Man charged in Ponzi scheme pleads guilty


By Peter H. Milliken

milliken@vindy.com

YOUNGSTOWN

A Lakeland, Fla., man, charged federally in a $14 million Ponzi scheme that solicited Mahoning Valley investors, pleaded guilty to conspiracy to commit wire and mail fraud and to conspiracy to launder money.

Edward A. Allen, 36, entered his plea Monday before U.S. District Judge Benita Y. Pearson.

On April 5, Allen’s co-defendant, David L. Olson, 61, also of Lake-land, pleaded guilty to the same charges pertaining to events between 2006 and 2009.

Olson will be sentenced at 11 a.m. June 28.

When Allen is sentenced in late June or early July, he could be sent to prison for up to 40 years and fined up to $500,000.

But Judge Pearson said federal sentencing guidelines suggest a prison term between 78 and 97 months for Allen, who has no prior criminal record.

Allen and Olson were partners in A&O Companies, which solicited investors in the Youngs-town area and from Florida, Texas and Arizona, according to the indictment.
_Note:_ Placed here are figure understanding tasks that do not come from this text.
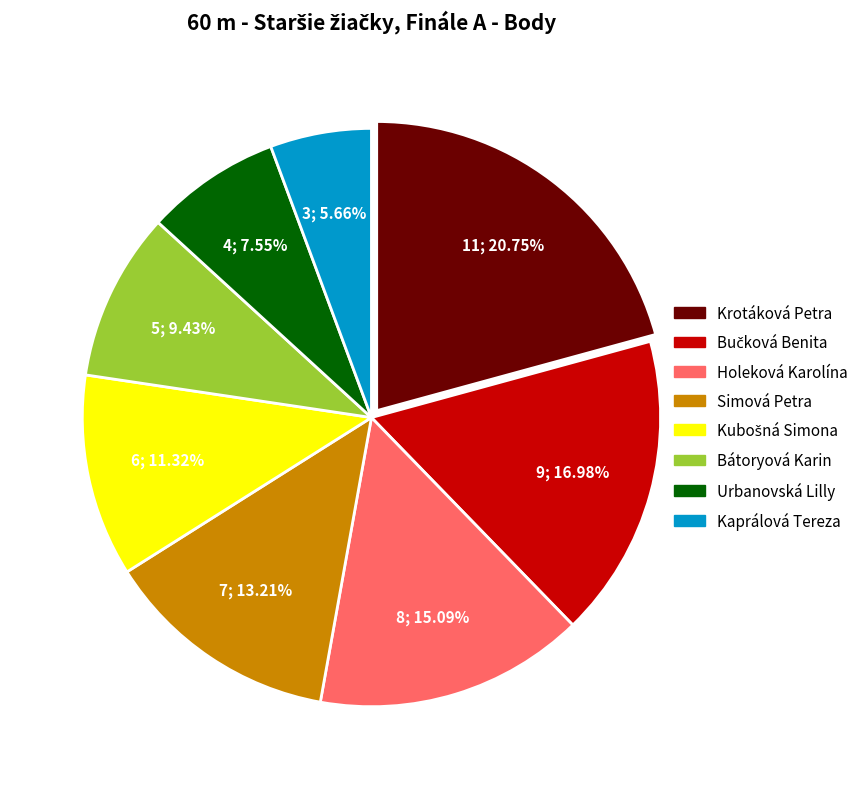

Which has a higher value, Urbanovská Lilly or Simová Petra?

Simová Petra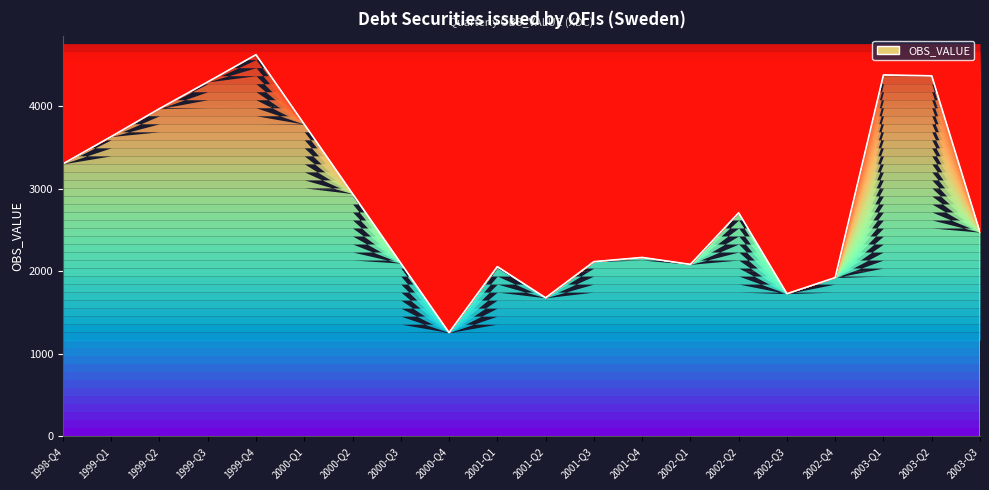

What is the minimum value shown in the chart?

1257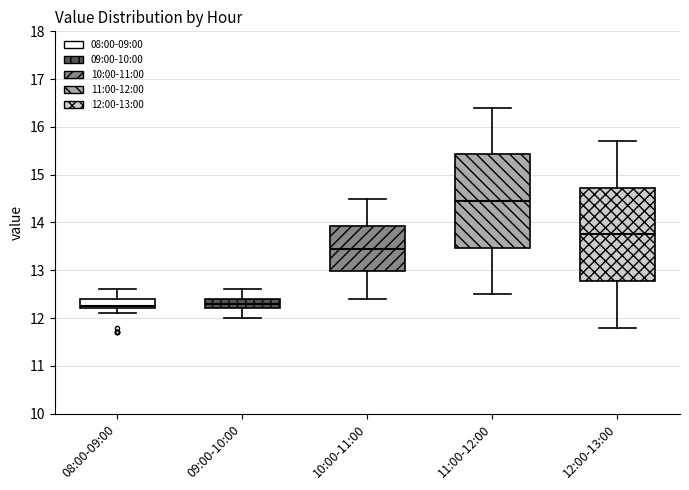

Reading left to right, transcribe this box plot: for each box, give where its median line is, the range the box spans, and where its two whiskers end, as read against the y-axis. The values are not printed on the chart, so give them approximately, as read against the axis.

08:00-09:00: median 12.3, box 12.2 to 12.4, whiskers 12.1 to 12.6
09:00-10:00: median 12.3, box 12.2 to 12.4, whiskers 12.0 to 12.6
10:00-11:00: median 13.5, box 13.0 to 13.9, whiskers 12.4 to 14.5
11:00-12:00: median 14.5, box 13.5 to 15.4, whiskers 12.5 to 16.4
12:00-13:00: median 13.8, box 12.8 to 14.7, whiskers 11.8 to 15.7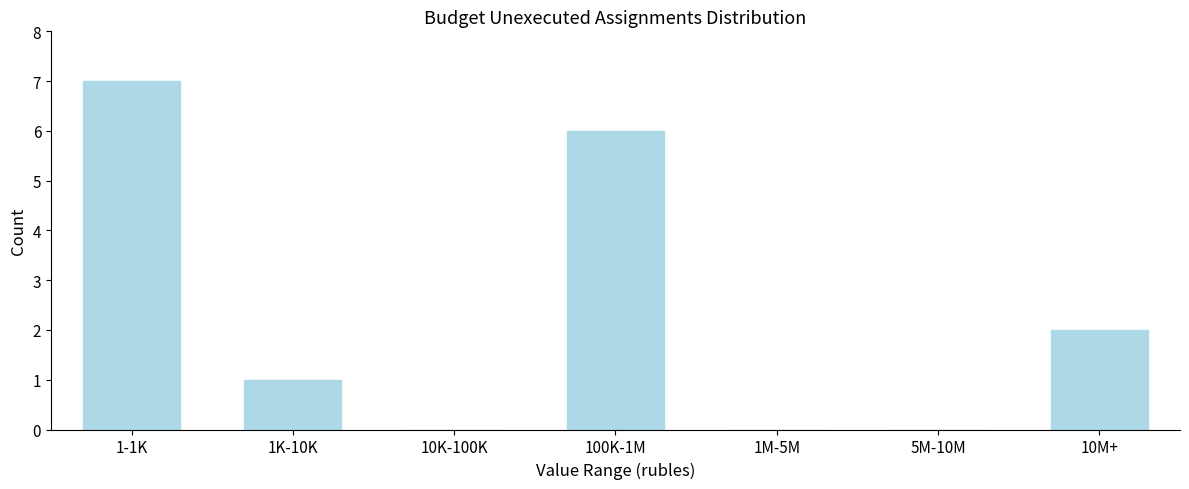

Reading left to right, list all the values displayed in this chart.

1-1K=7	1K-10K=1	10K-100K=0	100K-1M=6	1M-5M=0	5M-10M=0	10M+=2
Investors were told A&O’s purpose was to buy residential real estate and sell it at a profit, according to the U.S. attorney’s office.

But instead, the investments were used to pay company employees’ salaries, personal expenses and purported interest payments to various investors and mortgage payments on real estate purchased on behalf of A&O by investors, court records said.

The case was investigated by the FBI and IRS and is being prosecuted by David M. Toepfer, the Youngstown-based assistant U.S. attorney, who said 40 of the scheme’s 100 victims live in Northeast Ohio.

Allen and Olson promised investors a high rate of return, in one case up to 45 percent, through monthly interest payments and gave them promissory notes totaling $14 million, the U.S. attorney said.

In the scheme, A&O made purported interest payments to some investors, which were derived from other investors’ funds, the federal prosecutor added.

The defendants told investors the notes were collateralized by Olson’s Florida lakefront property, the indictment says.

That property, purchased for about $425,000, declined substantially in value after a sinkhole developed and drained the lake in 2006, yet about $8 million in notes were collateralized by this property, the indictment says.